◆ GIVEN PASSAGE
*** Block opens ***

Connect with Lori Van Dusen, founder and CEO of LVW Advisors, on LinkedIn and through LVWAdvisors.com.

Lori is one of the rare financial leaders who has lived through Wall Street’s old world, helped pioneer the fiduciary advisory movement, built a multibillion-dollar independent advisory firm, and still speaks about wealth in the most human terms possible: empathy, resilience, consensus, family, failure, grace, and the courage to put one foot in front of the other.

You can also read her book, Running with Grace, a Wall Street Journal bestseller that turns personal and professional endurance into a powerful metaphor for leadership, loss, failure, growth, and living with purpose.

TL:DR Key Takeaways

Lori Van Dusen began her career selling copiers before moving to Wall Street in the late 1980s, where she was one of only two women in a class of roughly 300 at the World Trade Center.

Her first day on the trading floor was Black Monday in 1987. With no book of business and nothing to lose, she watched the market crash in real time and asked the person next to her if this happened every day.

*** Block closes ***

[Saved entries]
*** Block opens ***

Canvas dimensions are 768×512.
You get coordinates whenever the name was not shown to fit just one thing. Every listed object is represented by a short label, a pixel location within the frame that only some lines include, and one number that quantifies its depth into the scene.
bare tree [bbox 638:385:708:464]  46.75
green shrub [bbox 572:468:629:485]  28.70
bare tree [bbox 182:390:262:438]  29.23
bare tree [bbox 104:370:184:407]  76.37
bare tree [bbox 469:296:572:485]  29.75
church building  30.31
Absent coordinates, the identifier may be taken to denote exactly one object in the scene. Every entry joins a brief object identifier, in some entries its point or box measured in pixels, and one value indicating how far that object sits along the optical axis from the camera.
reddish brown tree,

*** Block closes ***
*** Block opens ***

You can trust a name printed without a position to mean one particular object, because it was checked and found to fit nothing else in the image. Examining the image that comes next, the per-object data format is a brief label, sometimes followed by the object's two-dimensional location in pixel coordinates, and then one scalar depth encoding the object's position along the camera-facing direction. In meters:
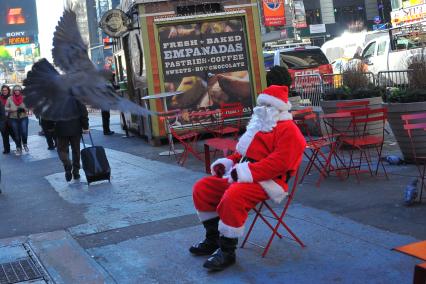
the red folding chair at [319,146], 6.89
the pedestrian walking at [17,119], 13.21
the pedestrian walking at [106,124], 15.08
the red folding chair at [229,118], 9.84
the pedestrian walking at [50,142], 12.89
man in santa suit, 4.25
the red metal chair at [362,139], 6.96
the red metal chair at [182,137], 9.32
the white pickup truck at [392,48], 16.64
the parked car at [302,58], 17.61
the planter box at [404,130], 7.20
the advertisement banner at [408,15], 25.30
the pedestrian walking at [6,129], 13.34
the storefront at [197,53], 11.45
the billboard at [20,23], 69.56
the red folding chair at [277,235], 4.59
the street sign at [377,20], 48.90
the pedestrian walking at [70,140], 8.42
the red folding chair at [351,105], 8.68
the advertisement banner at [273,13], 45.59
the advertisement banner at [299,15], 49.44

*** Block closes ***
*** Block opens ***

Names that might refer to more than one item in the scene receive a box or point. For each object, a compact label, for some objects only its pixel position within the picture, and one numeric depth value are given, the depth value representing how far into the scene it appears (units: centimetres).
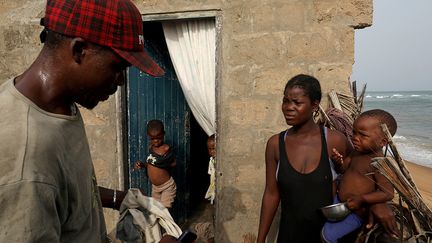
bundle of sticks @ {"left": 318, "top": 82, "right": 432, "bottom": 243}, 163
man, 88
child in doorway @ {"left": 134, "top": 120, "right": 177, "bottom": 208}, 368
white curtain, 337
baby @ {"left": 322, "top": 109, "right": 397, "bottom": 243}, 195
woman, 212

*** Block closes ***

◆ REQUIRED ACTIONS
1. In the Lori Van Dusen profile, what day was her first day on the trading floor?
2. Please reproduce word for word the stretch of the Lori Van Dusen profile from "You can also" through "living with purpose.".

◆ EXPECTED RESULTS
1. Black Monday in 1987.

2.
You can also read her book, Running with Grace, a Wall Street Journal bestseller that turns personal and professional endurance into a powerful metaphor for leadership, loss, failure, growth, and living with purpose.